いざないの合図はいつでも甘い (Page 4)
「あっ、やっ…、やだ、…う、ん…」
「いきそう?」
滴をしきりにこぼし、勢いを増している優希自身の状態を見れば聞かなくてもわかる。それでも聞いてしまうのは…優希の熱にあてられているからだ。

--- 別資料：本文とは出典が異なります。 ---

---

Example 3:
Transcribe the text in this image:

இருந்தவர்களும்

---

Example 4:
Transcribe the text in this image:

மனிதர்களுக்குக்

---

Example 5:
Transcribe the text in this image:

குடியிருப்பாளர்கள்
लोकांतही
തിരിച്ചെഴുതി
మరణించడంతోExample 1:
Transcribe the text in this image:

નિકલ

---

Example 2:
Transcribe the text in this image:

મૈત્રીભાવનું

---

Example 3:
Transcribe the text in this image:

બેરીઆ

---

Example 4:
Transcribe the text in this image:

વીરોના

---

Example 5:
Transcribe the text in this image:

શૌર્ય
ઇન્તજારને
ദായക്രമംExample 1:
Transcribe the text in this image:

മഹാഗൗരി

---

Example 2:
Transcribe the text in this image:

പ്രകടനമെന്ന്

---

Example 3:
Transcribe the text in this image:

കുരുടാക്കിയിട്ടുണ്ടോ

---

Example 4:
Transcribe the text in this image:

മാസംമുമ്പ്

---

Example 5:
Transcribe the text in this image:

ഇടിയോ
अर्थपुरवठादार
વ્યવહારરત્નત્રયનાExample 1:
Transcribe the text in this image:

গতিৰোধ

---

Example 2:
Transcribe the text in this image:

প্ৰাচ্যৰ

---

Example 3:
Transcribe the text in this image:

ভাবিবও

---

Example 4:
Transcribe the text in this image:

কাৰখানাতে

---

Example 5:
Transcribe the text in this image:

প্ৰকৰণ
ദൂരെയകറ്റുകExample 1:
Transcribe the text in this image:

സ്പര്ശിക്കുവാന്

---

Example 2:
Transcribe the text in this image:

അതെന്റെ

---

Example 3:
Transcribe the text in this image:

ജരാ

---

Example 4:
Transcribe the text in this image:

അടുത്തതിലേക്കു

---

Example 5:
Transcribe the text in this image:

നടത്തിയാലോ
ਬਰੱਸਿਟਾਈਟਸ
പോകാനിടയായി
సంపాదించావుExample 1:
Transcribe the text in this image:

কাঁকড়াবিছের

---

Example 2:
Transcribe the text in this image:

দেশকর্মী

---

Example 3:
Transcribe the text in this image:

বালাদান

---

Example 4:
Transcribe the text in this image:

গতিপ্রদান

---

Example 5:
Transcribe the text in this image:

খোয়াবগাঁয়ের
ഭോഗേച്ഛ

小さく頷く優希の頭にキスをする。頬を伝う涙がきれいだなんて柄にもなく思う。
「もう少し…、我慢して」
「お、れは…、ずっと…、我慢して、たよ…。朔に…触りた、かった…」
「優希…」
「抱きしめ、…て、ほし…」
優希の言葉に俺は欲情のまま腰を進める。興奮が下肢(かし)に伝わると、優希が気持ちよさげな声を上げた。
「もうちょっとだけ…、このままでいたい…」
優希の中が気持ちよくて、体をほどくことがさびしい。つながったまま背中から抱きしめる。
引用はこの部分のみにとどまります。